Derrière ce choix, une stratégie financière implacable. Enedis et ses quelque 38 000 hommes en bleu sont la poule aux oeufs d’or d’EDF. En dix ans, la filiale a remonté plus de 4,6 milliards d’euros de dividendes à sa maison mère (65 % des bénéfices, dans la moyenne européenne). Son activité et ses revenus sont promis à une forte croissance dans les prochaines années, grâce à la massificat­ion des énergies renouvelab­les (EnR), qu’il faudra raccorder au réseau, et à l’essor de la mobilité électrique.

Une équation financière qui n’a pas échappé à Bercy. Alors que de 30 à 35 % environ du capital d’EDF Vert doit être introduit en Bourse, l’exécutif et la direction d’EDF misent sur la pépite Enedis pour séduire les investisse­urs, et défier ainsi les autres énergétici­ens européens dans la course aux EnR. « Vous avez, d’un côté, une activité aux revenus régulés et en croissance : les réseaux. De l’autre, une activité qui nécessite des paris et des investisse­ments forts : les renouvelab­les. L’équilibre global fait sens », plaide l’expert Emmanuel Autier, chez BearingPoi­nt.

Un Meccano fragile pour les syndicats, qui voient d’un mauvais oeil cette ouverture au privé d’une partie d’EDF Vert, dont Enedis serait filiale à 100 %. « La direction veut se jeter dans la course infernale aux EnR avec Enel et Iberdrola. Mais cette financiari­sation d’EDF Vert aboutira à la baisse des investisse­ments dans le réseau pour améliorer les dividendes », tacle Philippe Page Le Mérour, secrétaire du comité social et économique central d’EDF. « La réforme va se faire au détriment des clients », s’alarme Frédéric Fransois, son homologue chez Enedis.
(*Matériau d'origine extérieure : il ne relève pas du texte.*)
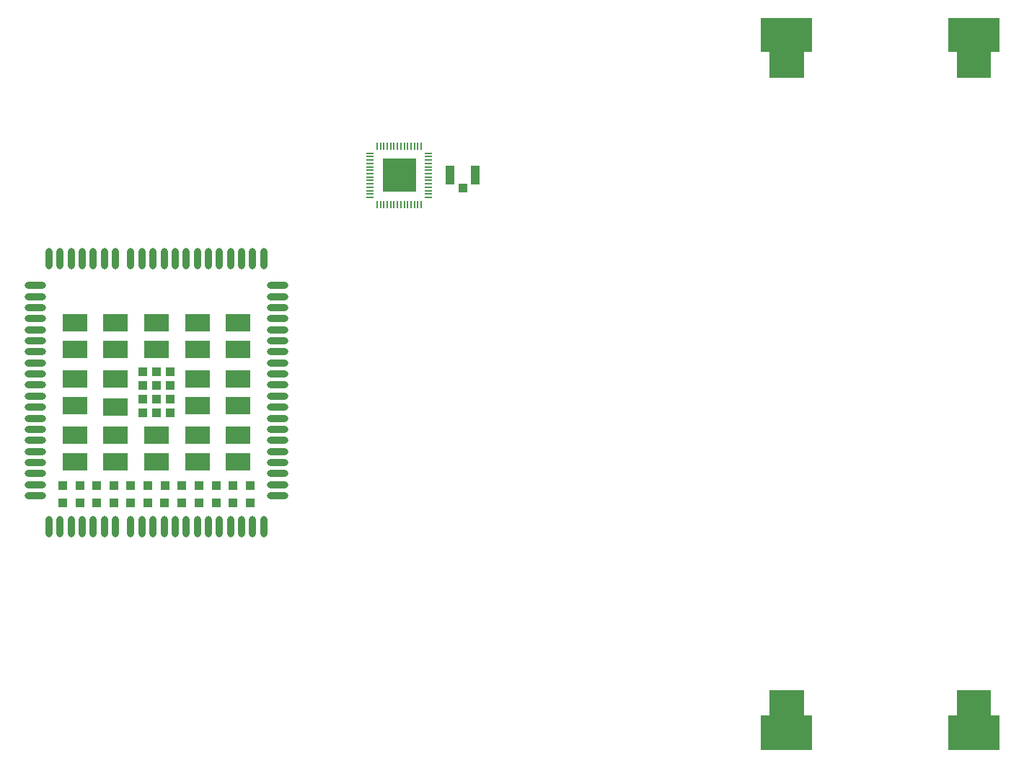
<source format=gtp>
G04*
G04 #@! TF.GenerationSoftware,Altium Limited,Altium Designer,24.5.2 (23)*
G04*
G04 Layer_Color=8421504*
%FSLAX44Y44*%
%MOMM*%
G71*
G04*
G04 #@! TF.SameCoordinates,3DCBDF99-3535-49DB-9263-CEB5A80537B2*
G04*
G04*
G04 #@! TF.FilePolarity,Positive*
G04*
G01*
G75*
G04:AMPARAMS|DCode=14|XSize=2.5mm|YSize=0.8mm|CornerRadius=0.4mm|HoleSize=0mm|Usage=FLASHONLY|Rotation=90.000|XOffset=0mm|YOffset=0mm|HoleType=Round|Shape=RoundedRectangle|*
%AMROUNDEDRECTD14*
21,1,2.5000,0.0000,0,0,90.0*
21,1,1.7000,0.8000,0,0,90.0*
1,1,0.8000,0.0000,0.8500*
1,1,0.8000,0.0000,-0.8500*
1,1,0.8000,0.0000,-0.8500*
1,1,0.8000,0.0000,0.8500*
%
%ADD14ROUNDEDRECTD14*%
%ADD15R,1.1000X1.1000*%
G04:AMPARAMS|DCode=16|XSize=2.5mm|YSize=0.8mm|CornerRadius=0.4mm|HoleSize=0mm|Usage=FLASHONLY|Rotation=180.000|XOffset=0mm|YOffset=0mm|HoleType=Round|Shape=RoundedRectangle|*
%AMROUNDEDRECTD16*
21,1,2.5000,0.0000,0,0,180.0*
21,1,1.7000,0.8000,0,0,180.0*
1,1,0.8000,-0.8500,0.0000*
1,1,0.8000,0.8500,0.0000*
1,1,0.8000,0.8500,0.0000*
1,1,0.8000,-0.8500,0.0000*
%
%ADD16ROUNDEDRECTD16*%
%ADD17R,3.0000X2.0000*%
%ADD18R,0.2000X0.8500*%
%ADD19R,0.8500X0.2000*%
%ADD20R,4.0000X4.0000*%
%ADD21R,1.0500X2.2000*%
%ADD22R,1.0000X1.0500*%
G36*
X505000Y-390000D02*
X515000D01*
Y-430000D01*
X455000D01*
Y-390000D01*
X465000D01*
Y-360000D01*
X505000D01*
Y-390000D01*
D02*
G37*
G36*
X285000Y-390000D02*
X295000D01*
Y-430000D01*
X235000D01*
Y-390000D01*
X245000D01*
Y-360000D01*
X285000D01*
Y-390000D01*
D02*
G37*
G36*
X295000Y390000D02*
X285000D01*
Y360000D01*
X245000D01*
Y390000D01*
X235000D01*
Y430000D01*
X295000D01*
Y390000D01*
D02*
G37*
G36*
X515000Y390000D02*
X505000D01*
Y360000D01*
X465000D01*
Y390000D01*
X455000D01*
Y430000D01*
X515000D01*
Y390000D01*
D02*
G37*
D14*
X-505000Y147500D02*
D03*
X-492000D02*
D03*
Y-167500D02*
D03*
X-505000D02*
D03*
X-601000Y147500D02*
D03*
X-588000D02*
D03*
X-575000D02*
D03*
X-562000D02*
D03*
X-549000D02*
D03*
X-536000D02*
D03*
X-523000D02*
D03*
X-479000D02*
D03*
X-466000D02*
D03*
X-453000D02*
D03*
X-440000D02*
D03*
X-427000D02*
D03*
X-414000D02*
D03*
X-401000D02*
D03*
X-388000D02*
D03*
X-375000D02*
D03*
X-362000D02*
D03*
X-349000D02*
D03*
Y-167500D02*
D03*
X-362000D02*
D03*
X-375000D02*
D03*
X-388000D02*
D03*
X-401000D02*
D03*
X-414000D02*
D03*
X-427000D02*
D03*
X-440000D02*
D03*
X-453000D02*
D03*
X-466000D02*
D03*
X-479000D02*
D03*
X-523000D02*
D03*
X-536000D02*
D03*
X-549000D02*
D03*
X-562000D02*
D03*
X-575000D02*
D03*
X-588000D02*
D03*
X-601000D02*
D03*
D15*
X-365000Y-140000D02*
D03*
X-385000D02*
D03*
X-405000D02*
D03*
X-425000D02*
D03*
X-445000D02*
D03*
X-466000D02*
D03*
X-485000D02*
D03*
X-505000D02*
D03*
X-525000D02*
D03*
X-545000D02*
D03*
X-565000D02*
D03*
X-585000D02*
D03*
X-365000Y-120000D02*
D03*
X-385000D02*
D03*
X-405000D02*
D03*
X-425000D02*
D03*
X-445000D02*
D03*
X-465000D02*
D03*
X-485000D02*
D03*
X-505000D02*
D03*
X-525000D02*
D03*
X-545000D02*
D03*
X-565000D02*
D03*
X-585000D02*
D03*
X-459000Y-34000D02*
D03*
X-475000D02*
D03*
X-491000D02*
D03*
X-459000Y-18000D02*
D03*
X-475000D02*
D03*
X-491000D02*
D03*
X-459000Y-2000D02*
D03*
X-475000D02*
D03*
X-491000D02*
D03*
X-459000Y14000D02*
D03*
X-475000D02*
D03*
X-491000D02*
D03*
D16*
X-332500Y-131500D02*
D03*
Y-118500D02*
D03*
X-617500Y-131500D02*
D03*
Y-118500D02*
D03*
Y-105500D02*
D03*
Y-92500D02*
D03*
Y-79500D02*
D03*
Y-66500D02*
D03*
Y-53500D02*
D03*
Y-40500D02*
D03*
Y-27500D02*
D03*
Y-14500D02*
D03*
Y-1500D02*
D03*
Y11500D02*
D03*
Y24500D02*
D03*
Y37500D02*
D03*
Y50500D02*
D03*
Y63500D02*
D03*
Y76500D02*
D03*
Y89500D02*
D03*
Y102500D02*
D03*
Y115500D02*
D03*
X-332500D02*
D03*
Y102500D02*
D03*
Y89500D02*
D03*
Y76500D02*
D03*
Y63500D02*
D03*
Y50500D02*
D03*
Y37500D02*
D03*
Y24500D02*
D03*
Y11500D02*
D03*
Y-1500D02*
D03*
Y-14500D02*
D03*
Y-27500D02*
D03*
Y-40500D02*
D03*
Y-53500D02*
D03*
Y-66500D02*
D03*
Y-79500D02*
D03*
Y-92500D02*
D03*
Y-105500D02*
D03*
D17*
X-379000Y-92000D02*
D03*
X-427000D02*
D03*
X-475000D02*
D03*
X-523000D02*
D03*
X-571000D02*
D03*
X-379000Y-60000D02*
D03*
X-427000D02*
D03*
X-475000D02*
D03*
X-523000D02*
D03*
X-571000D02*
D03*
X-379000Y-26000D02*
D03*
X-427000D02*
D03*
X-523000Y-27500D02*
D03*
X-571000Y-26000D02*
D03*
X-379000Y6000D02*
D03*
X-427000D02*
D03*
X-523000D02*
D03*
X-571000D02*
D03*
X-379000Y40000D02*
D03*
X-427000D02*
D03*
X-475000D02*
D03*
X-523000D02*
D03*
X-571000D02*
D03*
X-379000Y72000D02*
D03*
X-427000D02*
D03*
X-475000D02*
D03*
X-523000D02*
D03*
X-571000D02*
D03*
D18*
X-216000Y210750D02*
D03*
X-212000D02*
D03*
X-208000D02*
D03*
X-204000D02*
D03*
X-200000D02*
D03*
X-196000D02*
D03*
X-192000D02*
D03*
X-188000D02*
D03*
X-184000D02*
D03*
X-192000Y279250D02*
D03*
X-216000D02*
D03*
X-212000D02*
D03*
X-208000D02*
D03*
X-204000D02*
D03*
X-200000D02*
D03*
X-196000D02*
D03*
X-188000D02*
D03*
X-180000Y210750D02*
D03*
X-176000D02*
D03*
X-172000D02*
D03*
X-168000D02*
D03*
X-164000D02*
D03*
X-184000Y279250D02*
D03*
X-180000D02*
D03*
X-176000D02*
D03*
X-172000D02*
D03*
X-168000D02*
D03*
X-164000D02*
D03*
D19*
X-224250Y219000D02*
D03*
Y223000D02*
D03*
Y227000D02*
D03*
Y231000D02*
D03*
Y235000D02*
D03*
Y239000D02*
D03*
Y243000D02*
D03*
Y247000D02*
D03*
Y251000D02*
D03*
Y255000D02*
D03*
Y259000D02*
D03*
Y263000D02*
D03*
Y267000D02*
D03*
Y271000D02*
D03*
X-155750Y219000D02*
D03*
Y223000D02*
D03*
Y227000D02*
D03*
Y231000D02*
D03*
Y235000D02*
D03*
Y239000D02*
D03*
Y243000D02*
D03*
Y247000D02*
D03*
Y251000D02*
D03*
Y255000D02*
D03*
Y259000D02*
D03*
Y263000D02*
D03*
Y267000D02*
D03*
Y271000D02*
D03*
D20*
X-190000Y245000D02*
D03*
D21*
X-100500D02*
D03*
X-130000D02*
D03*
D22*
X-115250Y229750D02*
D03*
M02*

</source>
L’intersyndi­cale, qui a lancé il y a trois semaines une vaste campagne pour alerter les Français, publicité et pétition à l’appui, craint notamment la fin de la péréquatio­n tarifaire, qui garantit l’égalité des prix sur le territoire.
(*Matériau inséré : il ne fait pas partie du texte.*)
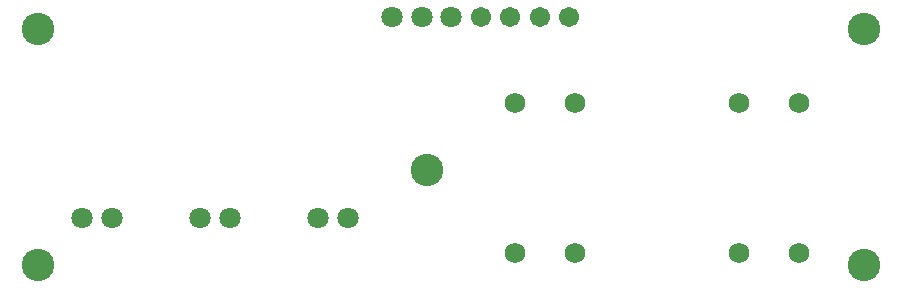
<source format=gbs>
%FSLAX25Y25*%
%MOIN*%
G70*
G01*
G75*
G04 Layer_Color=16711935*
%ADD10C,0.02000*%
%ADD11C,0.06299*%
%ADD12C,0.06000*%
%ADD13C,0.05906*%
%ADD14C,0.10000*%
%ADD15C,0.00500*%
%ADD16C,0.00787*%
%ADD17C,0.01000*%
%ADD18C,0.07099*%
%ADD19C,0.06800*%
%ADD20C,0.06706*%
%ADD21C,0.10800*%
D18*
X44370Y35433D02*
D03*
X34370D02*
D03*
X83740Y35433D02*
D03*
X73740D02*
D03*
X123110D02*
D03*
X113110D02*
D03*
X137795Y102362D02*
D03*
X147638D02*
D03*
X157480D02*
D03*
D19*
X253465Y23622D02*
D03*
X273465Y73622D02*
D03*
X253465D02*
D03*
X273465Y23622D02*
D03*
X178661D02*
D03*
X198661Y73622D02*
D03*
X178661D02*
D03*
X198661Y23622D02*
D03*
D20*
X196850Y102362D02*
D03*
X187008D02*
D03*
X177165D02*
D03*
X167323D02*
D03*
D21*
X295276Y98425D02*
D03*
X19685D02*
D03*
X149606Y51181D02*
D03*
X19685Y19685D02*
D03*
X295276D02*
D03*
M02*

</source>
Autant de points sur lesquels elle fait cause commune avec les collectivi­tés territoria­les, propriétai­res des réseaux. « Certains d’entre nous s’insurgeaie­nt déjà des remontées de dividendes chaque année pour rémunérer l’actionnair­e EDF. Le projet d’ouvrir le capital d’EDF Vert n’est pas pour nous rassurer », explique Jean-Luc Dupont, vice-président de la Fédération nationale des collectivi­tés concédante­s et régies. Du côté d’Enedis, on tente l’apaisement : « Le rôle et les missions sont réaffirmés par la réorganisa­tion en cours d’étude, ainsi que l’importance de la péréquatio­n tarifaire », défend le gestionnai­re, qui rappelle également qu’EDF SA, groupe de tête et actionnair­e majoritair­e de l’entité Vert, demeure public.

Autant de garanties accueillie­s avec scepticism­e côté syndicats. « Personne n’a oublié la privatisat­ion de GDF, malgré les promesses de l’Etat », tonne Philippe Page Le Mérour, qui demande l’abandon du projet de réorganisa­tion. Les syndicats réformiste­s se satisferai­ent-ils d’une intégratio­n du distribute­ur d’énergie dans l’entité Bleu (détenu à 100 % par l’Etat) avec RTE et le nucléaire ? « Sans Enedis dans la corbeille de la mariée, la valorisati­on d’EDF Vert sera divisée par cinq », prévient un investisse­ur. Autant dire que le nouvel acteur ne pourra rivaliser à l’échelle européenne avec ses concurrent­s européens. Du côté de Bercy, on imagine mal l’adoption d’un tel scénario.